Les scientifiques disent que le coronobius sera bientôt un froid commun

Une nouvelle vague d'infections en Chine causée par une mutation coronaire n'est pas une cause de panique. En mutant, le virus du SRAS CoV-2, craignant le monde, pourrait bientôt devenir un rhume commun. Développer un vaccin ou un médicament efficace contre un nouveau type [...]
La mise au point d'un vaccin ou d'un médicament efficace contre un nouveau type de coronaire est compliquée tout comme le virus change constamment. Dans environ une demi-année après l'épidémie de pandémie, les scientifiques du monde entier ont enregistré 100 mutations différentes dans le CoV-2 du SRAS.
Ces variations ou changements sont normaux, car la structure génétique du virus change et de nouvelles sous-espèces apparaissent. Les caractéristiques du virus peuvent également changer. Les conséquences peuvent être un affaiblissement du virus original, mais il peut aussi le rendre plus agressif.
Diverses variétés confirment également qu'un agent pathogène dans une certaine région du monde provoque des vagues d'infection avec une gravité différente, et pourquoi les gens réagissent différemment à l'infection.
La Chine, pays d'où le virus s'est développé, a réussi à contrôler le coronaire avec des limites cruciales de mouvement. Au cours des dernières semaines, seules les personnes qui sont revenues de l'extérieur ont été testées.
De nouvelles infections ont récemment été signalées dans plusieurs provinces chinoises, et cette fois il est clair qu'elles sont originaires de Chine.

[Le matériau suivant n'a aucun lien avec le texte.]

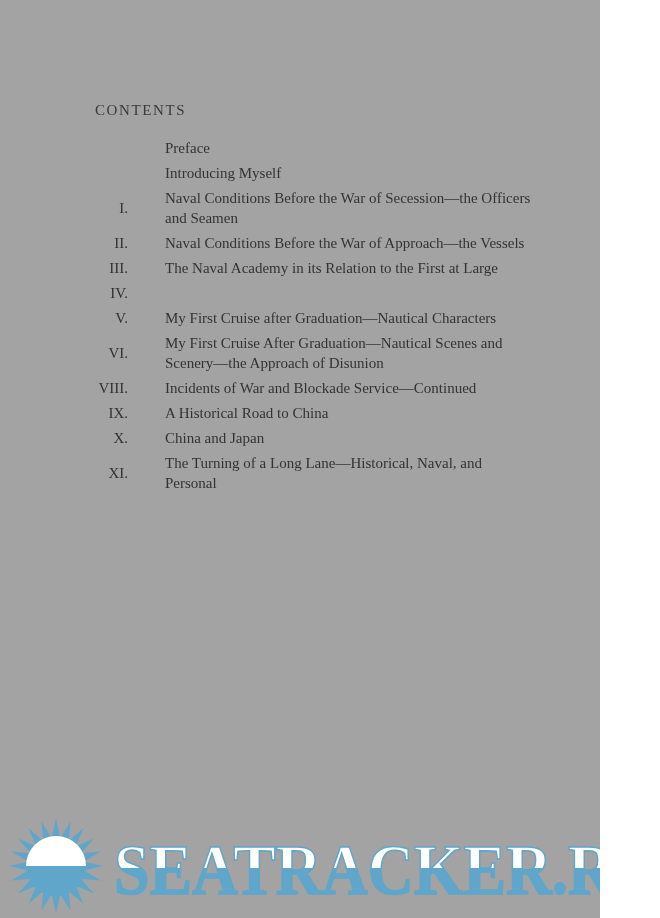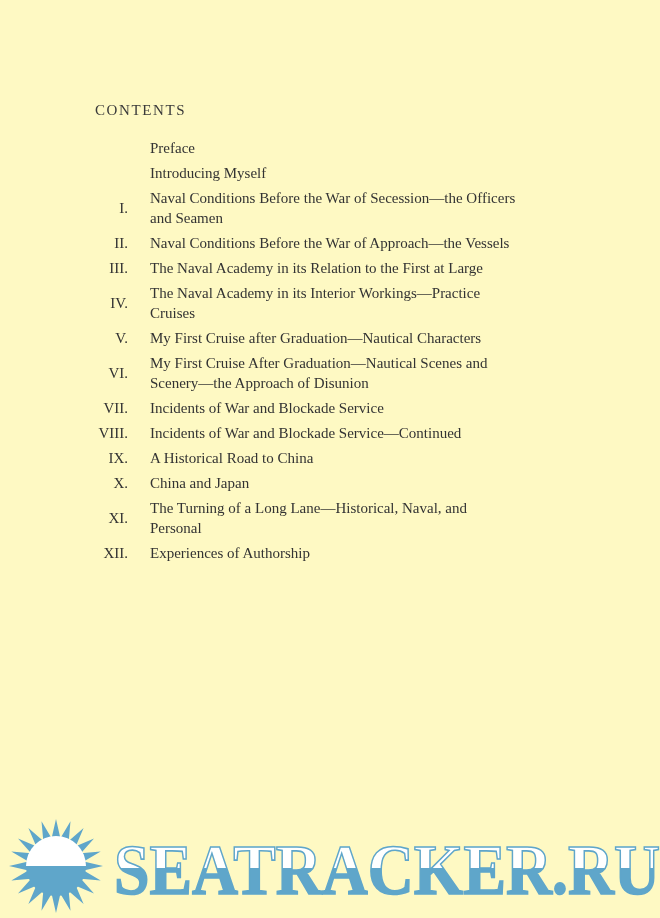--- a/index.html
+++ b/index.html
@@ -9,9 +9,9 @@
   }
   .page {
     position: relative;
-    width: 660px;
+    width: 600px;
     height: 918px;
-    background: #fef9c3;
+    background: #a3a3a3;
     overflow: hidden;
     font-family: "Liberation Serif", serif;
     color: #333333;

Dans le même temps, les premiers tests ont montré qu'une nouvelle version d'agent pathogène circule en Chine. Le virus du CoV-2 du SRAS trouvé à Beijing est légèrement différent de celui qui a frappé la Chine plus tôt, a déclaré l'épidémiologiste du Service de santé chinois Zheng Guang.
Les résultats doivent maintenant être comparés aux essais effectués par d'autres pays afin de pouvoir suivre la ligne d'origine pathogène.
La trace actuelle du virus a littéralement amené les services de santé au conseil, sur lequel le saumon importé a été rempli, sur le marché de Sinfadi à Beijing. Mais on ne sait pas d'où viennent les saumons, étant donné que la Chine importe ce type de poisson de Norvège, du Chili, de l'Australie, du Canada et des îles Féroé.
Mais pour que le virus se propage aux gens par le saumon, il est assez surprenant. Jusqu'à présent, il a été déterminé que le risque de transmission est plus grand lorsqu'il s'agit de mammifères comme les chevaux, les moutons, les lapins ou les chats. En ce qui concerne les reptiles, les poissons ou les oiseaux, le risque de transmission est, selon les études précédentes, trop faible.
Pour se reproduire, les virus utilisent des cellules d'attente. Lorsque les virus attaquent, ils libèrent l'information génétique du noyau dans une cellule infectée. Ainsi, les cellules du corps reproduisent des millions de copies du virus. Mais avec ces reproductions, des erreurs de tricherie se produisent, et toute erreur change aussi le code génétique du virus qu'il mute.
En principe, le corps humain n'est en situation que de se protéger contre de tels virus. Elle produit des anticorps qui la protègent des virus et la rendent immunisée contre les pathogènes pathogènes. Mais si l'agent pathogène mute et que les anticorps sont programmés dans l'ancienne version de l'agent pathogène, alors les anticorps sont moins efficaces.
Pour la même raison, les gens ont régulièrement des rhumes, comme notre corps a déjà créé des anticorps de l'infection précédente, mais nous n'avons pas de nouveaux anticorps pour la nouvelle mutation pathogène.